### What you need to do
Could you copy every line in the listing below that has the word "pixels"?

### Dataset extract
◇ ◇ ◇

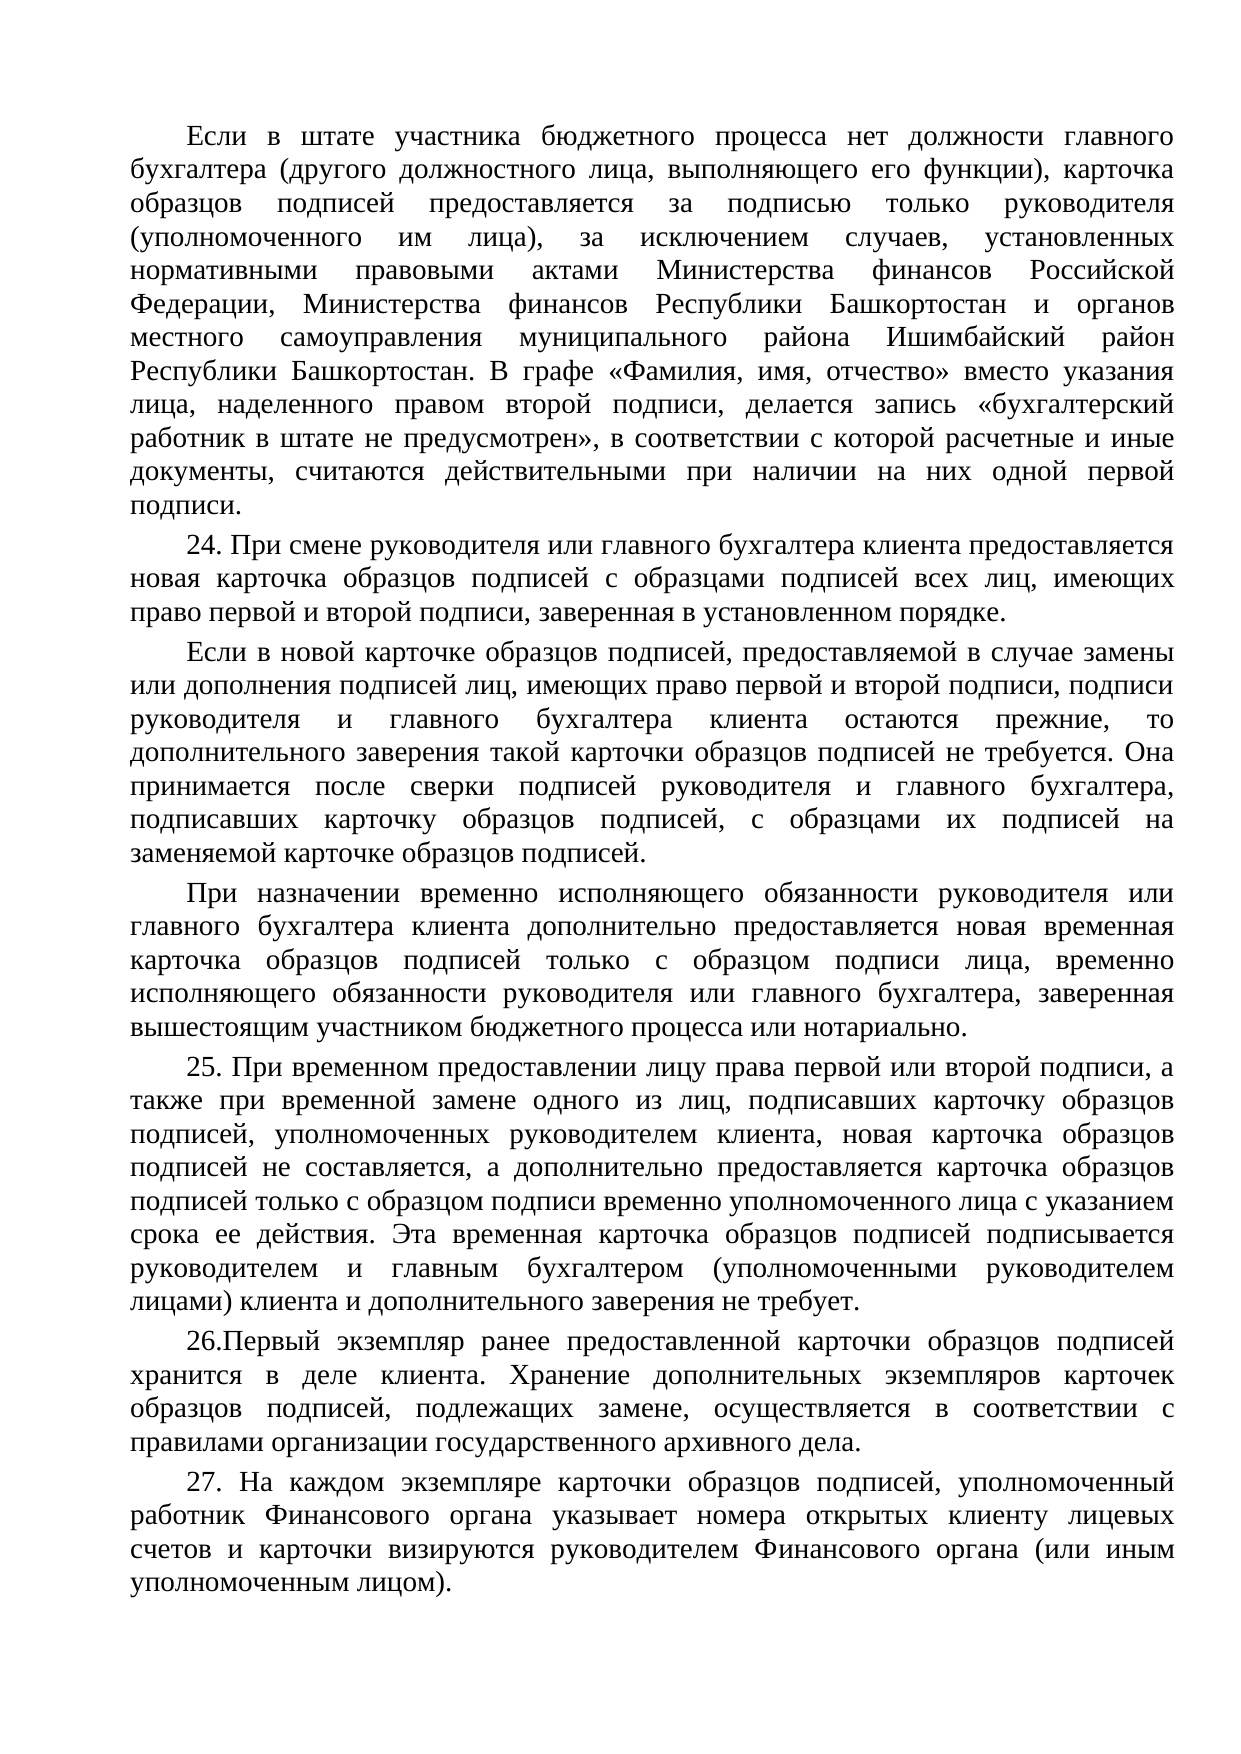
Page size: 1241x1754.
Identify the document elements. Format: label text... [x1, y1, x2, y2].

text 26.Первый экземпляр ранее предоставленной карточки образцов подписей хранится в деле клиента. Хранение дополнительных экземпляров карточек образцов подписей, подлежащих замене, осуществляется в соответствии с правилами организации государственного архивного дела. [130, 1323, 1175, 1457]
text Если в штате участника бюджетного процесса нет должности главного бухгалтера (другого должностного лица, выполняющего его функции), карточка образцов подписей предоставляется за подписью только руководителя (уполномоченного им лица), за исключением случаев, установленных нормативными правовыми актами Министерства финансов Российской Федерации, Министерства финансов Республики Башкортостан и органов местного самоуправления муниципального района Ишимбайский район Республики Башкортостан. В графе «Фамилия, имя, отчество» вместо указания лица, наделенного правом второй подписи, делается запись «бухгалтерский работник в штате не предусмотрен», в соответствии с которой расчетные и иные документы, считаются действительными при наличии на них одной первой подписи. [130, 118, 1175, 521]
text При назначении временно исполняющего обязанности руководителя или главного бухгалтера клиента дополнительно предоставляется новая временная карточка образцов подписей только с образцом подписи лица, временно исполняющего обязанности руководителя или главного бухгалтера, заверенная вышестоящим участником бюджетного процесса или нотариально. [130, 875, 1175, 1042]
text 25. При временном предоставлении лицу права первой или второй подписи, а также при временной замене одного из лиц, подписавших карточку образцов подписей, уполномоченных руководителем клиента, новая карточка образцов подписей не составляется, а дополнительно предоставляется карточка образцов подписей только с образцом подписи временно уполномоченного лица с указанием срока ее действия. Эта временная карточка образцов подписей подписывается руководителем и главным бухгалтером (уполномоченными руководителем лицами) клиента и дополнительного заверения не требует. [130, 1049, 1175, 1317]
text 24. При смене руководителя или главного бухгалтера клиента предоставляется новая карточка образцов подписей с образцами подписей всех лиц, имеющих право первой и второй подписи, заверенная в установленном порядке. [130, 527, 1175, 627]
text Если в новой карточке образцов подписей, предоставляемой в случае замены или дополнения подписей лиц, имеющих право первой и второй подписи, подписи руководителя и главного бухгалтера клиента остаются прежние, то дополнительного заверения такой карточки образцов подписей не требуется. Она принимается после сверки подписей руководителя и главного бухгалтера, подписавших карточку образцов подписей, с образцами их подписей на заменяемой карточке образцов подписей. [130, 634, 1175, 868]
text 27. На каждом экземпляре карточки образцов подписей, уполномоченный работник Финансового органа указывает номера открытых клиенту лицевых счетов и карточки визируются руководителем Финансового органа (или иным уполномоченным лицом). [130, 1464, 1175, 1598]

◇ ◇ ◇

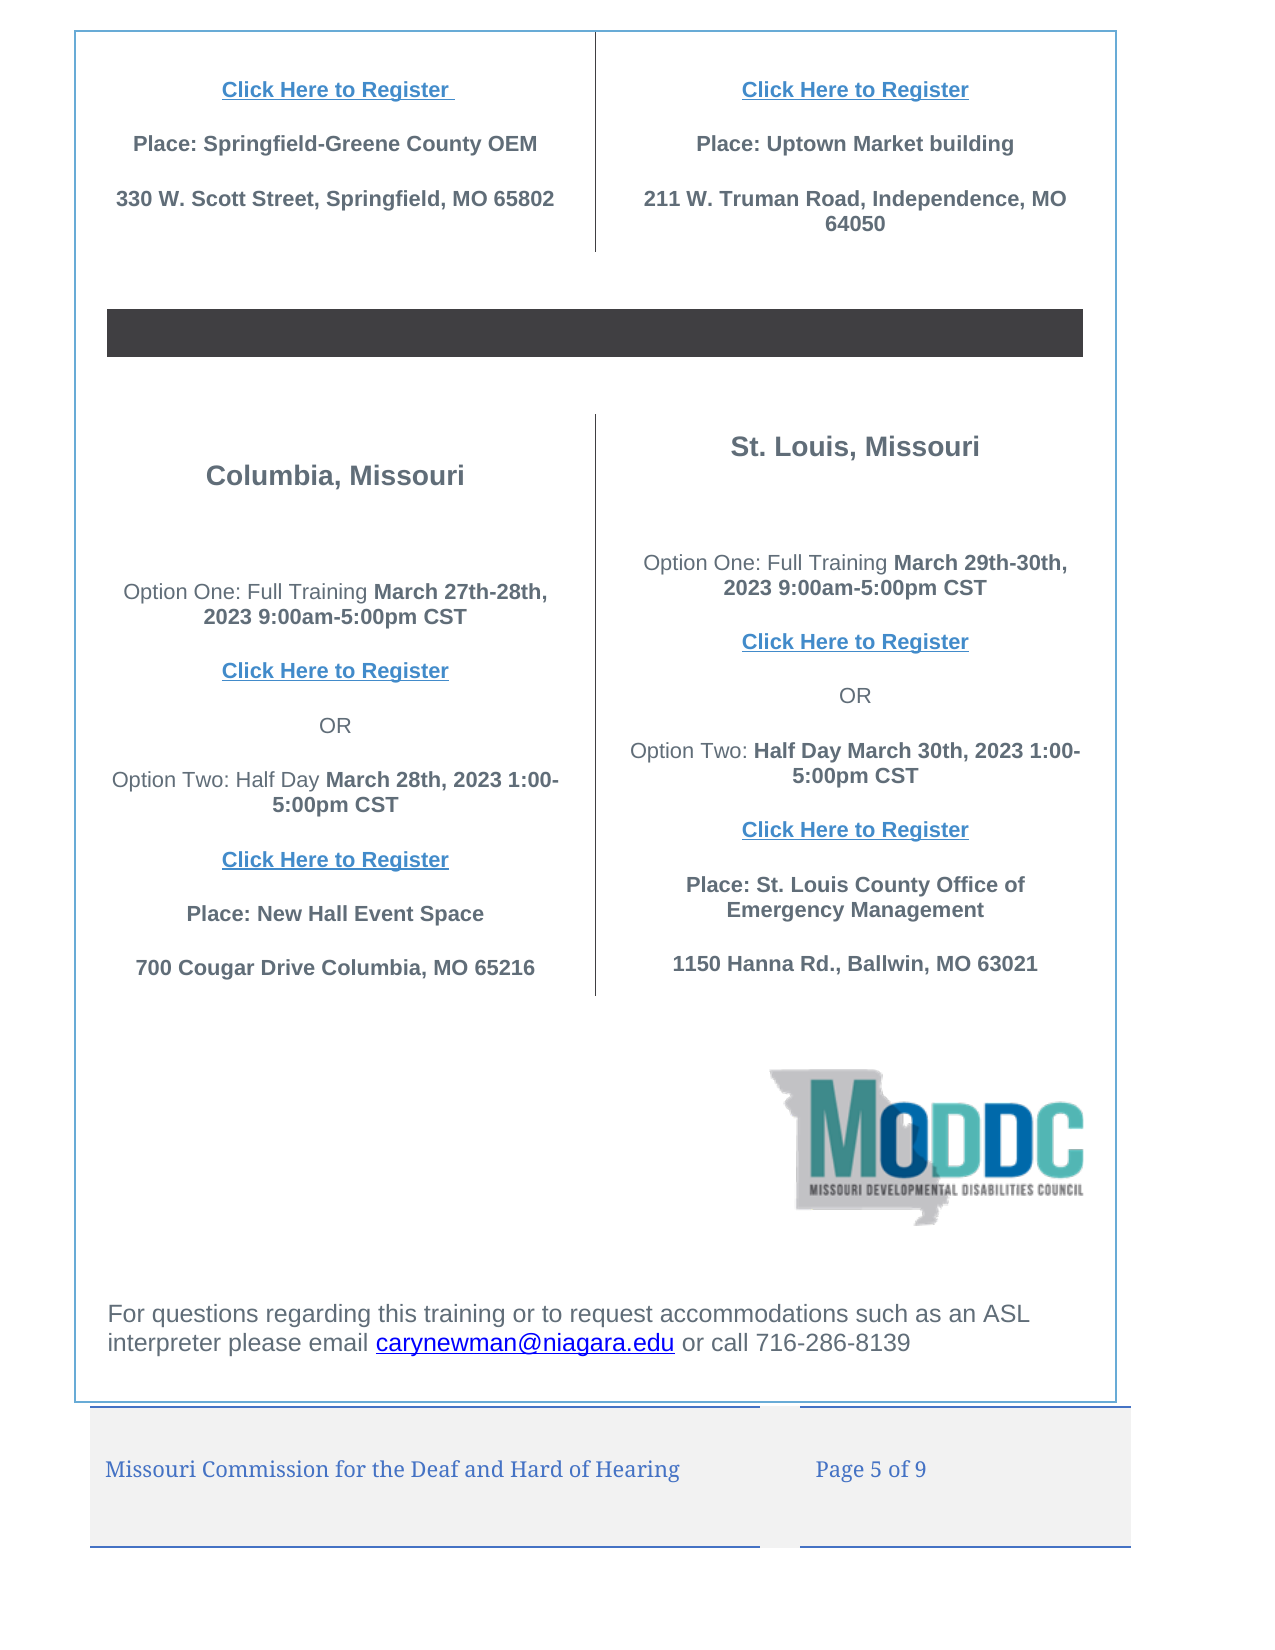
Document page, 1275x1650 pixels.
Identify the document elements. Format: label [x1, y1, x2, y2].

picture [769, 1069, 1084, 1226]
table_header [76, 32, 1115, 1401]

◇ ◇ ◇

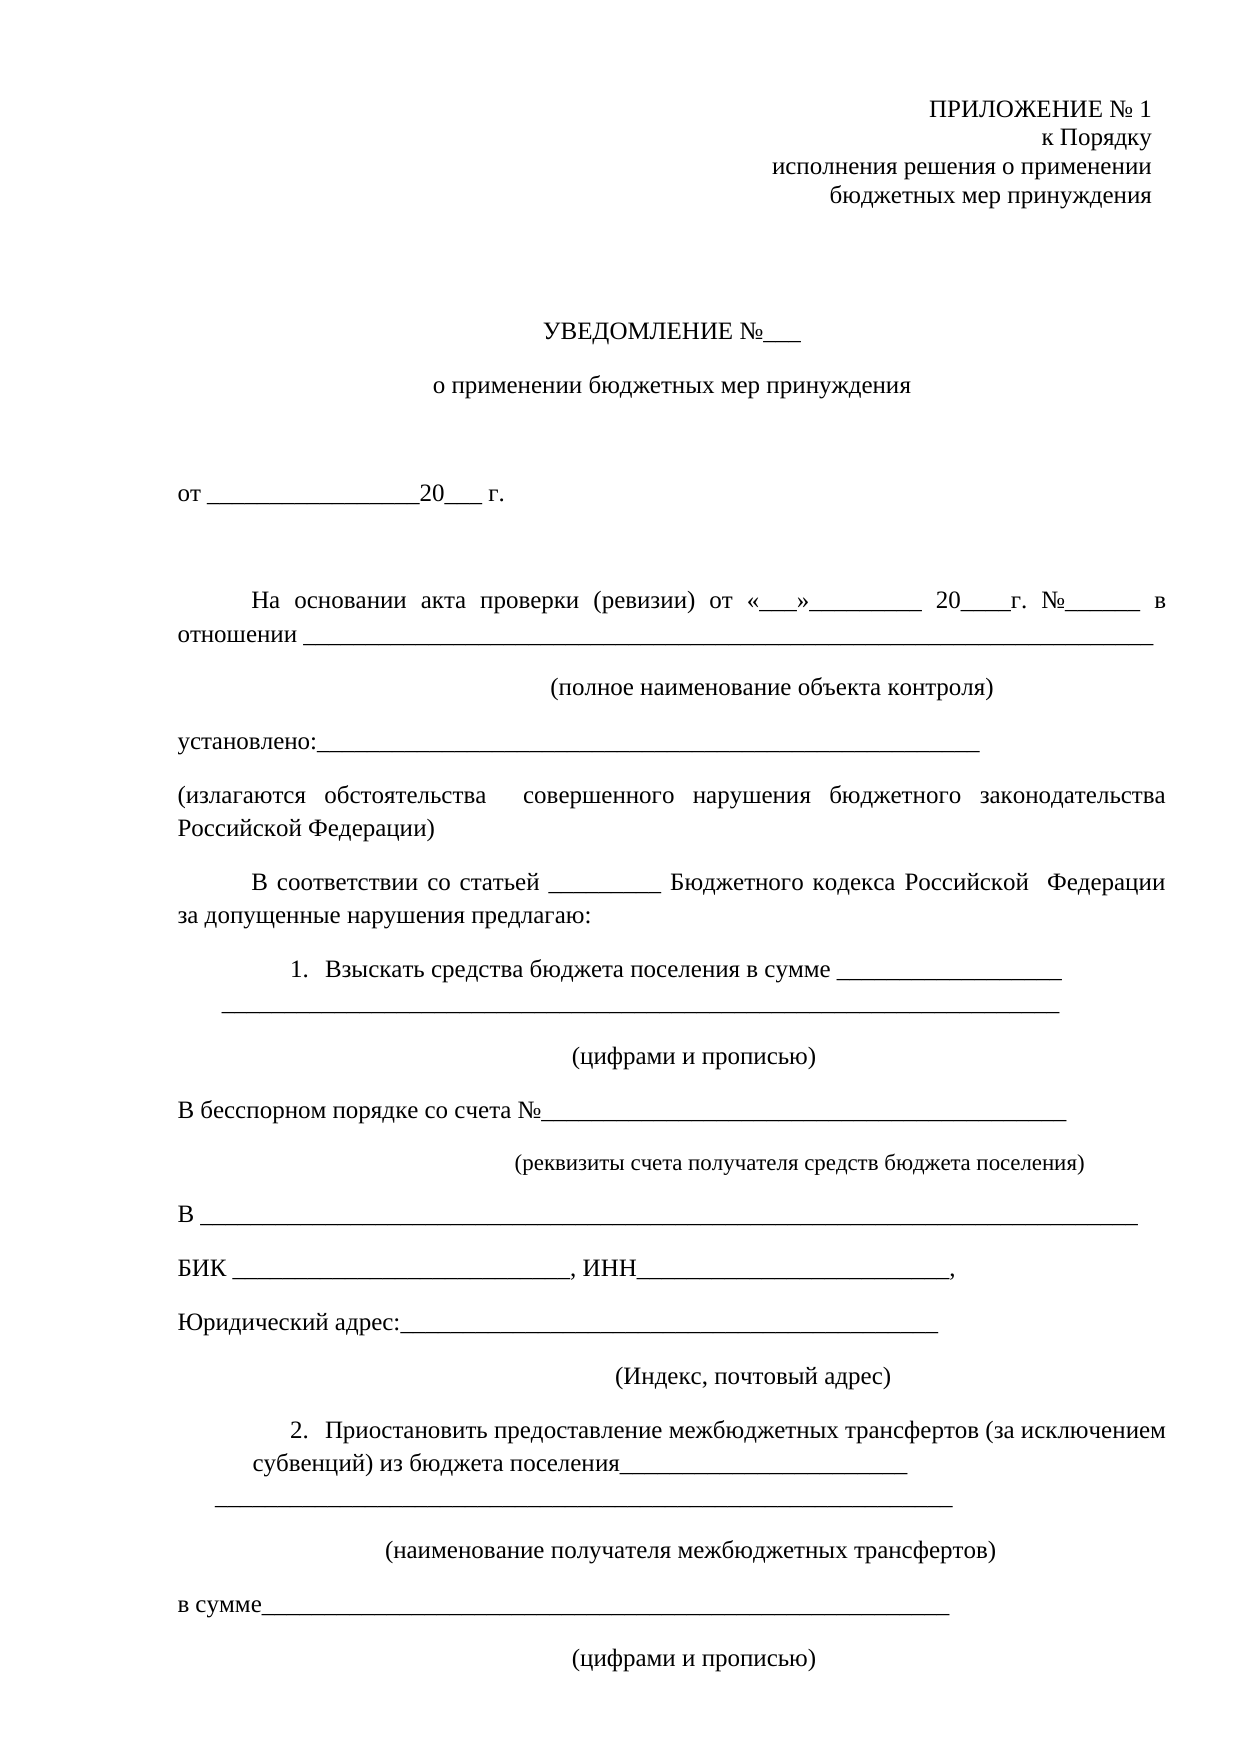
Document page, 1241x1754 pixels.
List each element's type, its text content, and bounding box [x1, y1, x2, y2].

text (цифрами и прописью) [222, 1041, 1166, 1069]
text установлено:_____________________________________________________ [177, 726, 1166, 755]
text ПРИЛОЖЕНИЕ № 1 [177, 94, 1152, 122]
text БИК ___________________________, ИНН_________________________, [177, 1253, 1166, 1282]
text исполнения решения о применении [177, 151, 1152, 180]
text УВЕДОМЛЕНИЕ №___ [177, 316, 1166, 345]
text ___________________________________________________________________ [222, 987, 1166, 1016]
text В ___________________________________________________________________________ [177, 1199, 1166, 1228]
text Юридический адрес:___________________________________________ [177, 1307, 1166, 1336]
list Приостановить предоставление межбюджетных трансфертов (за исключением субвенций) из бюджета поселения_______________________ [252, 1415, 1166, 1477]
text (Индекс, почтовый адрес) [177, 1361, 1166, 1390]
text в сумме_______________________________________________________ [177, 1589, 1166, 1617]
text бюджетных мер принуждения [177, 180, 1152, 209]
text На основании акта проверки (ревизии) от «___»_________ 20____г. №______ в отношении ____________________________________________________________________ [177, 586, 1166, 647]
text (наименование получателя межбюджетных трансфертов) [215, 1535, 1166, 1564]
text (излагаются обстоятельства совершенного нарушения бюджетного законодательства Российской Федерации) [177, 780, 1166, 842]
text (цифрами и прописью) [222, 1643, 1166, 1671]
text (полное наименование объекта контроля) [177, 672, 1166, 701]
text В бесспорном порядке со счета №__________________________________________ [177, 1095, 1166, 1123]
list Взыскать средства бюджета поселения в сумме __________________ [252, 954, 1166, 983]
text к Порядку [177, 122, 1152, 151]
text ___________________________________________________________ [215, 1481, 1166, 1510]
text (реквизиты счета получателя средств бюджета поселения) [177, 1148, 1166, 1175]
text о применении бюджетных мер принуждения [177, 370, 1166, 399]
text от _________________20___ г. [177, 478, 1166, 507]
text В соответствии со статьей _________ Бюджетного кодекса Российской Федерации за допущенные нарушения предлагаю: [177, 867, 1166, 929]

◇ ◇ ◇

### Response to the task
Document page, 1275x1650 pixels.
Document page, 1241x1754 pixels.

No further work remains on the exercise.